╭─ DATA IN THIS EXERCISE

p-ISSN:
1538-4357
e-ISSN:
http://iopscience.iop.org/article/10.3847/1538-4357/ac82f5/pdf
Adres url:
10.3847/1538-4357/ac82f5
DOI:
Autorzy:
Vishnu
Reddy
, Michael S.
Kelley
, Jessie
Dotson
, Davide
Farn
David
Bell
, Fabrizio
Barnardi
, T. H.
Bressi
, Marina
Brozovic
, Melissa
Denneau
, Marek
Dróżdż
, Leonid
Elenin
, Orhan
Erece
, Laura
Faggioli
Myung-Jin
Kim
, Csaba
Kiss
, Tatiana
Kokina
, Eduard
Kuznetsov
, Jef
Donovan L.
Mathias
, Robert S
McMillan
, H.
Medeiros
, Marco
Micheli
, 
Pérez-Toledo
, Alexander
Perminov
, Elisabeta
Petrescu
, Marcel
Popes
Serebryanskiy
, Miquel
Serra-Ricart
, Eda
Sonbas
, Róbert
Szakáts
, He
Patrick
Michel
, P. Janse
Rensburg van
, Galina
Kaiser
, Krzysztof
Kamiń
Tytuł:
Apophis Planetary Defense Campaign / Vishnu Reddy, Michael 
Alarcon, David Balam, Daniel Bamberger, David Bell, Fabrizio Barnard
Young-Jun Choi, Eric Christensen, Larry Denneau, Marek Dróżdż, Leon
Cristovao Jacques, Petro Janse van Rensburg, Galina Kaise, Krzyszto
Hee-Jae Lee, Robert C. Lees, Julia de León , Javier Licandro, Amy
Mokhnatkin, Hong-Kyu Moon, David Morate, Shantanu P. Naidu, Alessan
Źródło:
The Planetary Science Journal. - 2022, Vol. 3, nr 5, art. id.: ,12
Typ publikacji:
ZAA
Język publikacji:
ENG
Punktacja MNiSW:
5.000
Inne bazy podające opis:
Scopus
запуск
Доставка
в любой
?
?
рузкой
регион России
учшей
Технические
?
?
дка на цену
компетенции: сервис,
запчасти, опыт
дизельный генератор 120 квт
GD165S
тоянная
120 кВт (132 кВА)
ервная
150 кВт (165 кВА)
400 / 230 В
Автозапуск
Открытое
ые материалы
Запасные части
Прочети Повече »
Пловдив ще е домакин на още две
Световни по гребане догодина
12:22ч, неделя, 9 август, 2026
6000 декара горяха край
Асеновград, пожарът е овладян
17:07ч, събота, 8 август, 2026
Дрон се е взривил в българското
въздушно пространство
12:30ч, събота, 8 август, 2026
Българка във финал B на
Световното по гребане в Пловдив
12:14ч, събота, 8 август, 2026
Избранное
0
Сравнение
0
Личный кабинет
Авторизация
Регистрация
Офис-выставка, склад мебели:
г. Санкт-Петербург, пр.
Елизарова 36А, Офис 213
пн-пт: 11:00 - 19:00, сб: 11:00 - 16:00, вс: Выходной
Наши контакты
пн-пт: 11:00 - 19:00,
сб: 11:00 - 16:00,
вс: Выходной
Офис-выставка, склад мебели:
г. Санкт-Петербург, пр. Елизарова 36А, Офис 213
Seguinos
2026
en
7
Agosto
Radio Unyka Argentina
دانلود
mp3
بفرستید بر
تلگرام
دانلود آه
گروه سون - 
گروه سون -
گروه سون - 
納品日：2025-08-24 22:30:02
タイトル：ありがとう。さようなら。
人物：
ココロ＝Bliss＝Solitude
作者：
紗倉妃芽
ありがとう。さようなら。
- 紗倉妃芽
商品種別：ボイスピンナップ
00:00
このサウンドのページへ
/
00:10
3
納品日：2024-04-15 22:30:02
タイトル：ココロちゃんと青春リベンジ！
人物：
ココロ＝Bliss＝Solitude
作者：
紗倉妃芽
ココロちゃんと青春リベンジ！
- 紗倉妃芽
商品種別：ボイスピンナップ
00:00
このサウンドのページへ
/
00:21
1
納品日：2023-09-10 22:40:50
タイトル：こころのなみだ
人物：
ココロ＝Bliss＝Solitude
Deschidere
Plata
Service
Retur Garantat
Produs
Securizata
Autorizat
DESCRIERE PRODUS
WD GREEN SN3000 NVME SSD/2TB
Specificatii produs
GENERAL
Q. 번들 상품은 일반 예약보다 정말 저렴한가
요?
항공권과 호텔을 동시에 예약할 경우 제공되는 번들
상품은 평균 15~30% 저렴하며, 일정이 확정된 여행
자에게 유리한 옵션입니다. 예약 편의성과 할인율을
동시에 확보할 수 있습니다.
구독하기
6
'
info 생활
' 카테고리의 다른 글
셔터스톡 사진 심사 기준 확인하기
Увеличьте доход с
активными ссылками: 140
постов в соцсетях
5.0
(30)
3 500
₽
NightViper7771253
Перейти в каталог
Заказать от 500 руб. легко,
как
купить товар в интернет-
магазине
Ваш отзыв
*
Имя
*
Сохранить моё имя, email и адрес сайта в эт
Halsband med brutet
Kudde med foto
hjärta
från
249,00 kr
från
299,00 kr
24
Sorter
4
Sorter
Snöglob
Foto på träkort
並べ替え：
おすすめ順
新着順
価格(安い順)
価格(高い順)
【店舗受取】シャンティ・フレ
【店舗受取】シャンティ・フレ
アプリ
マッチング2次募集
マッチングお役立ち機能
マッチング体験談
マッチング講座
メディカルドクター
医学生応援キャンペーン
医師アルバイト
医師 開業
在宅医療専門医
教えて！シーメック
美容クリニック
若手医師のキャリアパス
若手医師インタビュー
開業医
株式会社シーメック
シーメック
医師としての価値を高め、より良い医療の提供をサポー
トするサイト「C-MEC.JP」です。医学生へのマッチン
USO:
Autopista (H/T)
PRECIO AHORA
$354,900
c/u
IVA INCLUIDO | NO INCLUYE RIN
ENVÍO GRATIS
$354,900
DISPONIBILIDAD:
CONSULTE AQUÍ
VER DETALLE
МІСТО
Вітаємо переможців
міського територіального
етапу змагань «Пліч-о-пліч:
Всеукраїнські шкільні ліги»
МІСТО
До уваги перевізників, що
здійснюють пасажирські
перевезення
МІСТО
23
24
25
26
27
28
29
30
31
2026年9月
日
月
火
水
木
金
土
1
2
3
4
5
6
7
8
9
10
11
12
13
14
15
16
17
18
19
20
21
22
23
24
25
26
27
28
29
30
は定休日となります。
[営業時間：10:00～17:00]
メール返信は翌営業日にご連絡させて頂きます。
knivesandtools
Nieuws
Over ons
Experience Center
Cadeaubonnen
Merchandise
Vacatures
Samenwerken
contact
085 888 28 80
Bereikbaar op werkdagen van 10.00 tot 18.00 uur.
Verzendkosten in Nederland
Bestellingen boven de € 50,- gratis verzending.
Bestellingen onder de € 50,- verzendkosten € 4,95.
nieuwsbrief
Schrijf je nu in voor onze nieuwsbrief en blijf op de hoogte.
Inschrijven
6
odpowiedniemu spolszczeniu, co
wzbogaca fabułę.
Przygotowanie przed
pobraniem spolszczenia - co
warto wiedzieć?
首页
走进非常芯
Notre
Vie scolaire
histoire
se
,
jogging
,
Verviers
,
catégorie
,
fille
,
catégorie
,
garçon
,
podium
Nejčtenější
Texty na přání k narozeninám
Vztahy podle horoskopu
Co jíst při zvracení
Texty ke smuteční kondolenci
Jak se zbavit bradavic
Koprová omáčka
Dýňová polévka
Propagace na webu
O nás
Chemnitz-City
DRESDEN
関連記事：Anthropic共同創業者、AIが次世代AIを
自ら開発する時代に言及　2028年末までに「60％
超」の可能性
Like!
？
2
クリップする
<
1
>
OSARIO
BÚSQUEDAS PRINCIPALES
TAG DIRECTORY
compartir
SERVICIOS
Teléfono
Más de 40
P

╰─

▶ **TASK TO CARRY OUT**
Whenever the string "Reddy" shows up in a line of the records, copy that line.

▶ **REPLY**
Reddy
Apophis Planetary Defense Campaign / Vishnu Reddy, Michael 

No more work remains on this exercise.